AAG Recognizes Prof. Kwan for Creativity in Geography

Posted on 05/21/2018 | Matt Cohn
Mei-Po Kwan, a professor of geography and geographic information science, has received the American Association of Geographers (AAG)’s Stanley Brunn Award for Creativity in Geography. This award honors individuals who establish new methods and vocabulary for geographic research, and cultivate a deeper understanding of human/environment relations at local or global scales.

Kwan bridges the gap between top-down geographic research and the unique behaviors and needs of individuals, especially those in underserved and disadvantaged urban communities. Among her many innovations, she has pioneered the use of geo-narratives – a qualitative method that equips research volunteers with journals and small GPS devices. Their handwritten notes are then combined with their time-based geographic coordinates, to reveal how and why they navigate their everyday environment.

Kwan’s research has found that peoples’ daily routes reflect their economic and social constraints, and often point to larger-scale issues and inequalities in urban development. For instance, a research volunteer may not have the time to access fresh produce outlets or a doctor’s office, even when these places are located near their home or workplace. Such goods and services may exist in their neighborhood, but can still be difficult to access.

“Geographic research and visualization has always been based on data, but sometimes what you cannot see or visualize is actually more important to the research question that you are asking. GPS only tracks where people go, but where they don’t go can be even more important,” says Kwan.

In 2012, Kwan presented the Uncertain Geographic Context Problem (UCGoP), which states that we should not assume a person’s physical or emotional health to be due exclusively to where they live, since each member of a given community takes a different route through the city that exposes him or her to a unique combination of social and environmental stressors. The UCGoP shows that “neighborhoods” are conjured by our collective imagination, and we must dig deeper to understand the health and wellbeing of individuals within them.

For a current research project based in Chicago’s Humboldt Park neighborhood, Kwan and graduate students, including Jue Wang and Lirong Kou, provided resident volunteers with GPS tracking devices, sound level monitors, pollutant sensors, and daily activity diaries to assess how differences in their surroundings might lead to different health outcomes.

“We are combining sensing methodology – our volunteers’ sense of the air, sense of the noise, the pollution, and also their movements; with their handwritten activity diaries, which they use to tell us what they are doing over the course of each day.”

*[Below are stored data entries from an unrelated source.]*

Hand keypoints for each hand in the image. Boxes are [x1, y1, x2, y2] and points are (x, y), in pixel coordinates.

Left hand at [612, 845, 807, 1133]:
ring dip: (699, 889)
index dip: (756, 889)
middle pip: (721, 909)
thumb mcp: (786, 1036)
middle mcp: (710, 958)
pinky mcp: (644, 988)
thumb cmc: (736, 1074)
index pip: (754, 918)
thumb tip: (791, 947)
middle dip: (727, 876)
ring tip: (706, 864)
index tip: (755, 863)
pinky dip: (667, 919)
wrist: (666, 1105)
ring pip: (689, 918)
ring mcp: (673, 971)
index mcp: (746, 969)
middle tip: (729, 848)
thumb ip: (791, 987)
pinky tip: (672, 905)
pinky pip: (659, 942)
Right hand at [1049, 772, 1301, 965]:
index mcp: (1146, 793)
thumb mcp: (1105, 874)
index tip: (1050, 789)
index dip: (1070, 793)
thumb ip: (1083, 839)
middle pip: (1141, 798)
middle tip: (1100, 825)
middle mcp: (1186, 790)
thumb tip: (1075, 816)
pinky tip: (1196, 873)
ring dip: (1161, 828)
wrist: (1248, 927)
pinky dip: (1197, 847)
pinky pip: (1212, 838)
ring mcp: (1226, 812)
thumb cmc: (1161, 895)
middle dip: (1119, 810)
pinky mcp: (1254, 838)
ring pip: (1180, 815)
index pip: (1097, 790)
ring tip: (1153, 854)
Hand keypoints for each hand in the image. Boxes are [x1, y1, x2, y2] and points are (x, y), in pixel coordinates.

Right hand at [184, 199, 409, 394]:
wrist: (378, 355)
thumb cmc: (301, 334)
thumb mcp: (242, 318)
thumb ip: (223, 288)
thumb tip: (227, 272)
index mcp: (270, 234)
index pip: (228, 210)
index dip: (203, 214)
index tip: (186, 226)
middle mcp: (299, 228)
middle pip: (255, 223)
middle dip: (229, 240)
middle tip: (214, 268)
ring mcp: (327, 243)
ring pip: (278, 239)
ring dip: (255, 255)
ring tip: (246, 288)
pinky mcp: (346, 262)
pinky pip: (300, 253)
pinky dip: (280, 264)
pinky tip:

“It’s easy to just look at their movements using GPS devices, but we also want to know how they feel about the environment, and how their feelings affect their behavior and ultimately their health. As a geographer, I am trying to link all of these factors,” says Kwan.

Kwan and her students are gathering and analyzing this data to illustrate how people’s opportunities and hardships are often shaped by the built environment. This research is changing how we think about urban planning and public health, and is also enabling the next generation of geographic researchers to be creative, and critical of existing methods.

“I would say that the data collection process is life-changing for my volunteers, and also for my graduate students. It has definitely changed their perspective. They can see problems other people face, and also that this work can eventually improve the quality of the community, and the wellbeing of its citizens.”

“We went back and presented our project results and ideas at the community organization that supports the project. In fact, we always try to link our research results to concrete ideas, like how to change housing policy in that community. One major finding is that indoor pollution is more serious than outdoor pollution, which means that housing policy for indoor remediation is important,” said Kwan.

Graduate student Lirong Kou acknowledges the profound changes she has experienced as a researcher, and as a confidant for resident volunteers.

“It is essential for field geographers to care more about our research subjects, to be more aware of their everyday lives, and to understand more about the contextualized information within the data. Now, when I create maps, I start to think more critically, and realize that it is not just about the dots and locations on the map, but they represent a collection of individuals, and their own subjectivity, feelings, and emotions.”

Mei-Po Kwan’s motivation as a geographer has always been to understand the inner workings of communities, and to build trust with individuals within them to encourage new approaches to public health and urban planning.

“If they feel you are only there to gather data, give them a few dollars to take their information and try to publish a paper, then I don’t think they will be eager. They can refuse to share their thoughts and issues, or they will make up fake information. So in every project I do, I try to start by building up trust, and people can see that my major purpose is not to expose or criticize them, but that I’m trying to help them.”

Kwan is just the sixth recipient of the AAG Stanley Brunn Award for Creativity in Geography, which is presented annually at the AAG annual meeting. Previous awardees include renowned urbanist David Harvey; and Michael Goodchild, a lifelong geography educator and researcher who coined the term “geographic information science.”